提供抜粋:
______

2月12日(水)屈斜路→釧路→名古屋→岡山
 荷物解体を決行し、夜明け頃にもう一段冷え込むものとワクワク期待していたのに今朝の気温はマイナス18度程度。明け方より深夜の方が冷え込んでいたようで、本日の最低気温は隣町の川湯が28度、ここ砂湯で22度。絵になる樹氷を探してあっちこっち闇雲に走り回り、敢え無く終了のゴング。ま、チャレンジすることに意義ありということで、最後の日の撮影も終了。やれやれまた荷造りやり直しです。
 どうやら宿泊客の7グループ10名のうち、写真目的なのは僕を入れても3名のみ。案外、なのである。この季節に目を付けて、優雅でリッチなのんびり旅を楽しんでいる観光客が増えている。あまり増えて欲しくはないけれど、確かに冬の北海道はべらぼうに素晴らしい。

______

一覧項目:
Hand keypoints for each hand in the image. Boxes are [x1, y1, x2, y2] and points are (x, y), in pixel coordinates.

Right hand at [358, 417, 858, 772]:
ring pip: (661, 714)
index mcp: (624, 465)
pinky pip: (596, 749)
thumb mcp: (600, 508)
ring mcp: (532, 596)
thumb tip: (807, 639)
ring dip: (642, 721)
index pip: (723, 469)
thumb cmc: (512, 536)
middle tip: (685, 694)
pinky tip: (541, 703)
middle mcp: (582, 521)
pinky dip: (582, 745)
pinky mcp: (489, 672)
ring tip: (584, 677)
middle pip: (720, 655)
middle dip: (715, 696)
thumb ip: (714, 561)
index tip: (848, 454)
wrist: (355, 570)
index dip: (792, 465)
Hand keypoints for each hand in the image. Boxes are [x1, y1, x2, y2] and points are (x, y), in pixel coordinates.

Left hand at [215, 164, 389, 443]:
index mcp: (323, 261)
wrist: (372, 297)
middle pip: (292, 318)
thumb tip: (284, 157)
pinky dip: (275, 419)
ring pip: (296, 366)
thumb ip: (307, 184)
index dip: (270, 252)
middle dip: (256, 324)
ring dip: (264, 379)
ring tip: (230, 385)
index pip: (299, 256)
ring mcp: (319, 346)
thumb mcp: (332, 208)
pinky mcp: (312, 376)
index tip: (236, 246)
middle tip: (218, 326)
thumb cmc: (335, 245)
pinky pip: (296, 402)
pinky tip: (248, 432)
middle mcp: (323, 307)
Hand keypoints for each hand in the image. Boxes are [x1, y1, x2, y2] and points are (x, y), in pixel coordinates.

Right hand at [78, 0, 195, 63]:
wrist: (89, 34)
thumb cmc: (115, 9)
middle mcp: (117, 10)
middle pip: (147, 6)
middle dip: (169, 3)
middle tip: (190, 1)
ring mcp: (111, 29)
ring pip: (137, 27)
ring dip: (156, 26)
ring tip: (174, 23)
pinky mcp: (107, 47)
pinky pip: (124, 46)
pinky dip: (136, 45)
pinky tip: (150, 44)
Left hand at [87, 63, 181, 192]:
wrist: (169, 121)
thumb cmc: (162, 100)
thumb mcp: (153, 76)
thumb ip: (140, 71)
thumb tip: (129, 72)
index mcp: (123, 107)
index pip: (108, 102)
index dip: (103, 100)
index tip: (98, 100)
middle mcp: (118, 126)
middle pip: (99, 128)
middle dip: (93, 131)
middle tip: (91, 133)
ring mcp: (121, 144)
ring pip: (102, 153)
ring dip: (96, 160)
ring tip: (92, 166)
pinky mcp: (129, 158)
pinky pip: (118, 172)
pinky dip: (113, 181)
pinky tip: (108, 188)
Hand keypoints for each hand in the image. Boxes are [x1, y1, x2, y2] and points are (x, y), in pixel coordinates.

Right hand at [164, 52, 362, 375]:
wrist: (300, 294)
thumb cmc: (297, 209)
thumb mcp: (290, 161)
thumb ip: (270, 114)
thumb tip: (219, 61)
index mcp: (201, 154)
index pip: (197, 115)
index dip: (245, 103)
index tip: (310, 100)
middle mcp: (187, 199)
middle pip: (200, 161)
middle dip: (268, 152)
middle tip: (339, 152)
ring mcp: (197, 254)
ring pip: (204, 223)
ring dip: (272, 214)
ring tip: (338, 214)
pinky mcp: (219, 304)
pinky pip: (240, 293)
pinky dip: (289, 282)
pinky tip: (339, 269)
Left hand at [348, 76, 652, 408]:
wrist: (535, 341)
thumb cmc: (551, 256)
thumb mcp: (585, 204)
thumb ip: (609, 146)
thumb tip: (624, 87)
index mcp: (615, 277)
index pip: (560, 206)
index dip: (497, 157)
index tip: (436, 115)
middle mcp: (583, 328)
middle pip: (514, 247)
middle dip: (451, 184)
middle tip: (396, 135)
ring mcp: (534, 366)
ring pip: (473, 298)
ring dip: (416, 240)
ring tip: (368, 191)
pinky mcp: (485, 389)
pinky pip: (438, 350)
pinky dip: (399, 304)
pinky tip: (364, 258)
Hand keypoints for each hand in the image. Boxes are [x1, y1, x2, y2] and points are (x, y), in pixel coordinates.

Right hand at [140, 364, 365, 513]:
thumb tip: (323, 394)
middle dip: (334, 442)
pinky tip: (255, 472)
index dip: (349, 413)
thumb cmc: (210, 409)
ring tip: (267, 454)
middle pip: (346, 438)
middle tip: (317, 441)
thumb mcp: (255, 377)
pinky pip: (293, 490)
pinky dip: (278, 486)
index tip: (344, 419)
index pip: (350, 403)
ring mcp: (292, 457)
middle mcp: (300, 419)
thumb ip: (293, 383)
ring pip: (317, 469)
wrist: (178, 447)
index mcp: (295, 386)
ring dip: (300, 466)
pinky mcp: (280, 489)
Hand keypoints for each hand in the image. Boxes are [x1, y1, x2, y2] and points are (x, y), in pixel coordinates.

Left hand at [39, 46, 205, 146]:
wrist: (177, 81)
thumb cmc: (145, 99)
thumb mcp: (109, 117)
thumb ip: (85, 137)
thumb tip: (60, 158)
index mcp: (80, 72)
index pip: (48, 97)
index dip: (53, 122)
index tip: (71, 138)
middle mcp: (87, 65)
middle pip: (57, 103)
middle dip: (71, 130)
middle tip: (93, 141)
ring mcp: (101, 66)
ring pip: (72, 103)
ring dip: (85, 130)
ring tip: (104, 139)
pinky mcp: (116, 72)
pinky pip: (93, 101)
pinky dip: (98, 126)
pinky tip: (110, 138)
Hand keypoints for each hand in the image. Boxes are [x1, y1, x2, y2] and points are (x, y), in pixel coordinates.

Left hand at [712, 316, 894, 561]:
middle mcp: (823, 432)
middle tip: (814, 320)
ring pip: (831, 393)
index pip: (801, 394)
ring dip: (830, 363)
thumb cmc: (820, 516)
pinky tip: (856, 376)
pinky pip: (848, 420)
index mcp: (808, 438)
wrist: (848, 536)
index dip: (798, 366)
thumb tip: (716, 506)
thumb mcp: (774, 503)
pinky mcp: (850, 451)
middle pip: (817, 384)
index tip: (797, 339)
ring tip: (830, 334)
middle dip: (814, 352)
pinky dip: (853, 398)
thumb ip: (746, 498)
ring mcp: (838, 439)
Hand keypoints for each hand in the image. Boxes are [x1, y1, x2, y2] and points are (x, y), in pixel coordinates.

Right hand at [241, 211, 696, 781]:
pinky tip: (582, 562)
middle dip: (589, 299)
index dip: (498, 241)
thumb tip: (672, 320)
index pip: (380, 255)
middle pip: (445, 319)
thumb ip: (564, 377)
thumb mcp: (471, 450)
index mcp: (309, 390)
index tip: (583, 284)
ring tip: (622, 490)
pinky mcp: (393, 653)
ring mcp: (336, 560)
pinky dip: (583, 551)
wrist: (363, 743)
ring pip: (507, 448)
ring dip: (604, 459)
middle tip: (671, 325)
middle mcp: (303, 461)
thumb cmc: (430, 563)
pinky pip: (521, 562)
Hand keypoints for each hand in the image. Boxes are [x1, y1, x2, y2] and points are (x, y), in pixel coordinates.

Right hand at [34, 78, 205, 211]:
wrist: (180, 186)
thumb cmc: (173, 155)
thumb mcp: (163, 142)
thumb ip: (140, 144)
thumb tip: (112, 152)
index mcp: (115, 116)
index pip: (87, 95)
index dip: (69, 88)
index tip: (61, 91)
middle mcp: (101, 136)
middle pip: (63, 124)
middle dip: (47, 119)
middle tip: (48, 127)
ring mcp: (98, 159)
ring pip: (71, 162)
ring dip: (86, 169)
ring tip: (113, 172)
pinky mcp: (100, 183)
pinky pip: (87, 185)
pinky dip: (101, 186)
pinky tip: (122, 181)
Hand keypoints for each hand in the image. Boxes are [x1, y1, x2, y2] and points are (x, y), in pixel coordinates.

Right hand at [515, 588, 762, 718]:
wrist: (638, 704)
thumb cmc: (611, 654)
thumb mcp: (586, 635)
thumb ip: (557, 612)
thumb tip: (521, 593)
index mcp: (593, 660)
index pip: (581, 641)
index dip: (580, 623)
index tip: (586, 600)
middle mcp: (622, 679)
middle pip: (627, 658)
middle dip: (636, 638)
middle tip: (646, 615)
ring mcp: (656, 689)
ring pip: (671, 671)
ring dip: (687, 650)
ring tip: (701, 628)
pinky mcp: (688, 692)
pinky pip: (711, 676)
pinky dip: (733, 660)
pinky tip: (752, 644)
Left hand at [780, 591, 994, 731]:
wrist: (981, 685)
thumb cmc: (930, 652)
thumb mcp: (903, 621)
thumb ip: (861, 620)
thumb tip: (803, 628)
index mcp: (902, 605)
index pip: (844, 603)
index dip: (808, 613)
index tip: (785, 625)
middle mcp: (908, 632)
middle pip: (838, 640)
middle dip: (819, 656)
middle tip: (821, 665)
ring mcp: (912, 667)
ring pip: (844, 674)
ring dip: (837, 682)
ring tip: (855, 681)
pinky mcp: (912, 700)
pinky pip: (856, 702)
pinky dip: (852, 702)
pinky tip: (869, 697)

______

上の提供抜粋を二文で要約してください。

解答: 屈斜路での撮影最終日、期待したほど明け方に冷え込まず今朝の気温はマイナス18度程度で、絵になる樹氷を探してあちこち走り回ったものの、あえなく撮影を終えた。宿泊客7グループ10名のうち写真目的は筆者を含めて3名だけで、冬の北海道で優雅でのんびりした旅を楽しむ観光客が増えている。